▶ Source information:
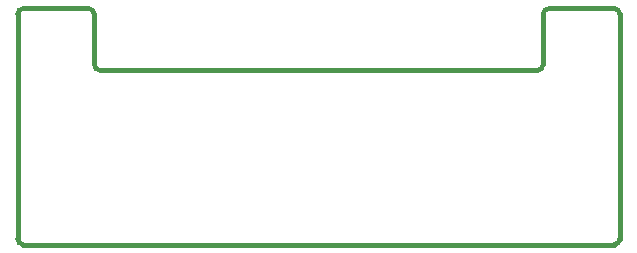
<source format=gbr>
G04 #@! TF.GenerationSoftware,KiCad,Pcbnew,(5.1.4)-1*
G04 #@! TF.CreationDate,2019-09-29T17:42:27+09:00*
G04 #@! TF.ProjectId,_autosave-project 02 micro usb,5f617574-6f73-4617-9665-2d70726f6a65,2*
G04 #@! TF.SameCoordinates,Original*
G04 #@! TF.FileFunction,Profile,NP*
%FSLAX46Y46*%
G04 Gerber Fmt 4.6, Leading zero omitted, Abs format (unit mm)*
G04 Created by KiCad (PCBNEW (5.1.4)-1) date 2019-09-29 17:42:27*
%MOMM*%
%LPD*%
G04 APERTURE LIST*
%ADD10C,0.400000*%
G04 APERTURE END LIST*
D10*
X155500000Y-49000000D02*
G75*
G02X155000000Y-49500000I-500000J0D01*
G01*
X105000000Y-49500000D02*
G75*
G02X104500000Y-49000000I0J500000D01*
G01*
X104500000Y-30000000D02*
G75*
G02X105000000Y-29500000I500000J0D01*
G01*
X110500000Y-29500000D02*
G75*
G02X111000000Y-30000000I0J-500000D01*
G01*
X111500000Y-34750000D02*
G75*
G02X111000000Y-34250000I0J500000D01*
G01*
X149000000Y-34250000D02*
G75*
G02X148500000Y-34750000I-500000J0D01*
G01*
X149000000Y-30000000D02*
G75*
G02X149500000Y-29500000I500000J0D01*
G01*
X155000000Y-29500000D02*
G75*
G02X155500000Y-30000000I0J-500000D01*
G01*
X149000000Y-34250000D02*
X149000000Y-30000000D01*
X111500000Y-34750000D02*
X148500000Y-34750000D01*
X111000000Y-30000000D02*
X111000000Y-34250000D01*
X105000000Y-29500000D02*
X110500000Y-29500000D01*
X104500000Y-49000000D02*
X104500000Y-30000000D01*
X155000000Y-49500000D02*
X105000000Y-49500000D01*
X155500000Y-30000000D02*
X155500000Y-49000000D01*
X149500000Y-29500000D02*
X155000000Y-29500000D01*
M02*

</source>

▶ Exercise directions: Copy everything in the listing above exactly except the pictures.

▶ Task solution:
<source format=gbr>
G04 #@! TF.GenerationSoftware,KiCad,Pcbnew,(5.1.4)-1*
G04 #@! TF.CreationDate,2019-09-29T17:42:27+09:00*
G04 #@! TF.ProjectId,_autosave-project 02 micro usb,5f617574-6f73-4617-9665-2d70726f6a65,2*
G04 #@! TF.SameCoordinates,Original*
G04 #@! TF.FileFunction,Profile,NP*
%FSLAX46Y46*%
G04 Gerber Fmt 4.6, Leading zero omitted, Abs format (unit mm)*
G04 Created by KiCad (PCBNEW (5.1.4)-1) date 2019-09-29 17:42:27*
%MOMM*%
%LPD*%
G04 APERTURE LIST*
%ADD10C,0.400000*%
G04 APERTURE END LIST*
D10*
X155500000Y-49000000D02*
G75*
G02X155000000Y-49500000I-500000J0D01*
G01*
X105000000Y-49500000D02*
G75*
G02X104500000Y-49000000I0J500000D01*
G01*
X104500000Y-30000000D02*
G75*
G02X105000000Y-29500000I500000J0D01*
G01*
X110500000Y-29500000D02*
G75*
G02X111000000Y-30000000I0J-500000D01*
G01*
X111500000Y-34750000D02*
G75*
G02X111000000Y-34250000I0J500000D01*
G01*
X149000000Y-34250000D02*
G75*
G02X148500000Y-34750000I-500000J0D01*
G01*
X149000000Y-30000000D02*
G75*
G02X149500000Y-29500000I500000J0D01*
G01*
X155000000Y-29500000D02*
G75*
G02X155500000Y-30000000I0J-500000D01*
G01*
X149000000Y-34250000D02*
X149000000Y-30000000D01*
X111500000Y-34750000D02*
X148500000Y-34750000D01*
X111000000Y-30000000D02*
X111000000Y-34250000D01*
X105000000Y-29500000D02*
X110500000Y-29500000D01*
X104500000Y-49000000D02*
X104500000Y-30000000D01*
X155000000Y-49500000D02*
X105000000Y-49500000D01*
X155500000Y-30000000D02*
X155500000Y-49000000D01*
X149500000Y-29500000D02*
X155000000Y-29500000D01*
M02*

</source>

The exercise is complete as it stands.